Paul Édouard Passy (/fr/; 13 January 1859, Versailles – 21 March 1940, Bourg-la-Reine) was a French linguist, founder of the International Phonetic Association in 1886.
He took part in the elaboration of the International Phonetic Alphabet.

==Early life==
Paul Passy was born into a notable French family: his father Frédéric, a noted economist and politician, was the first recipient (along with Henry Dunant) of the Nobel Peace Prize in 1901. Passy mastered English, German, and Italian as a child, and studied Sanskrit at the École des Hautes Études. He graduated from university at 19 and spent ten years as a language teacher (English and German) in public schools as an alternative to military service. Around this time he also became a committed Christian.

==Career==
Passy was largely self-taught in phonetics; his interest was prompted by his dissatisfaction with the methods of language teaching at the time. In 1886, Passy founded the Phonetic Teachers' Association, which later became the International Phonetic Association. His friend Otto Jespersen was an early member of the association.
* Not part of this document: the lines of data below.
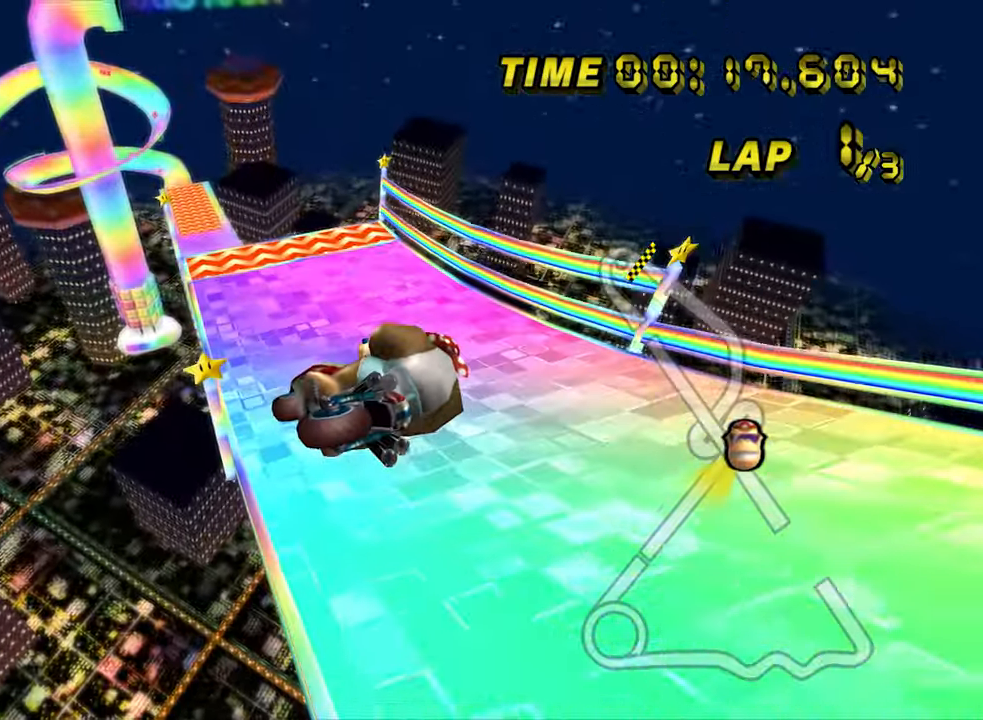
{"buttons": ["A"], "left_stick": "left", "events": []}
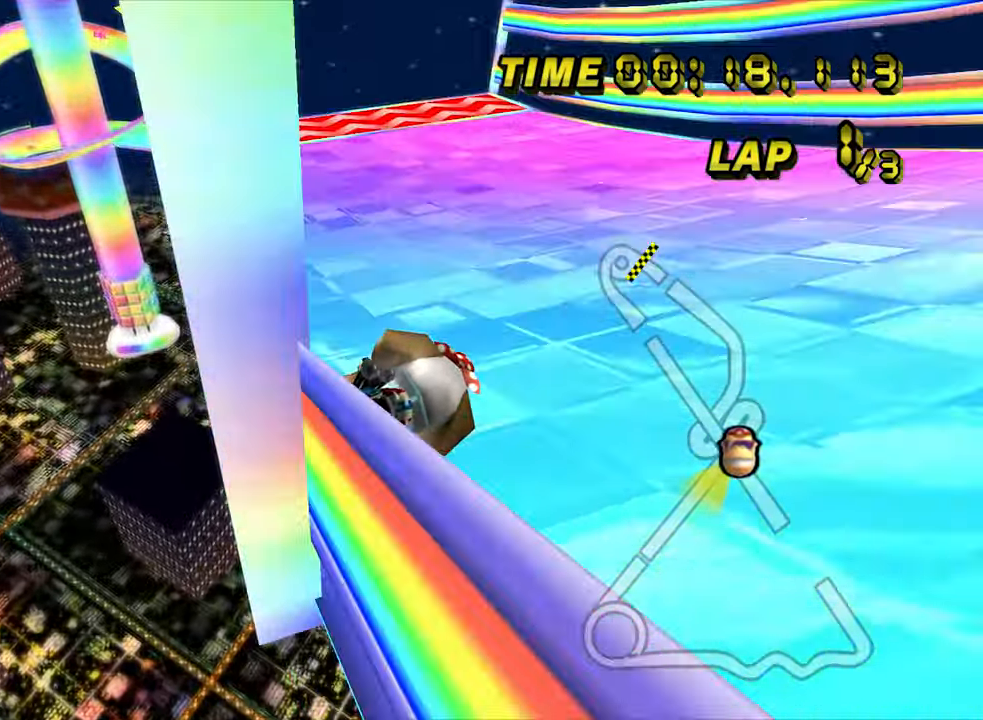
{"buttons": ["A"], "left_stick": "center", "events": [[350, "left_stick", "center"]]}
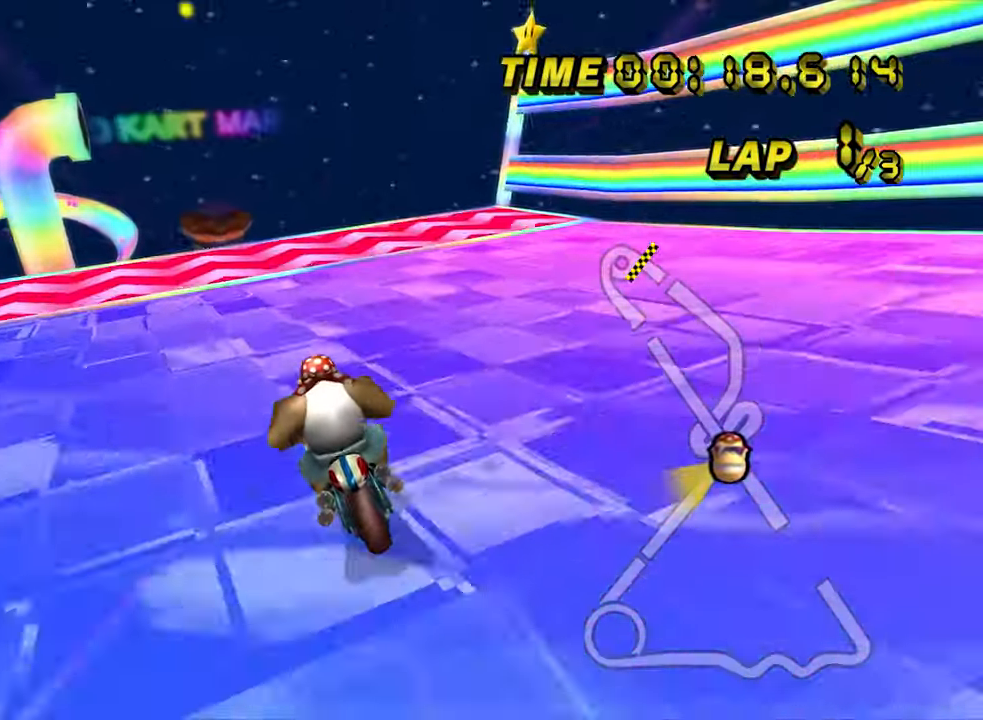
{"buttons": ["A", "R1"], "left_stick": "left", "events": [[317, "left_stick", "left"], [367, "R1", "down"]]}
Passy gave private lessons in phonetics and French pronunciation at his home in Bourg-la-Reine; among his students was Daniel Jones. In 1894, he took up a chair in General and Comparative Phonetics at the École des Hautes Études (a position created especially for him), and by 1897 had become an assistant director of the school. Apart from a four-year hiatus beginning in 1913, when he was dismissed on political grounds for opposing an extension to mandatory military service, he remained at the École des Hautes Études until his retirement in 1926.

In 1896, he began to give lectures and practical phonetics classes at the Sorbonne, where he was the first teacher to insist that women be allowed to attend his classes.

==Religion==
Passy was devoted to Christian socialism. He founded an agricultural colony called Liéfra, named after Liberté, égalité, fraternité, near Fontette, Aube.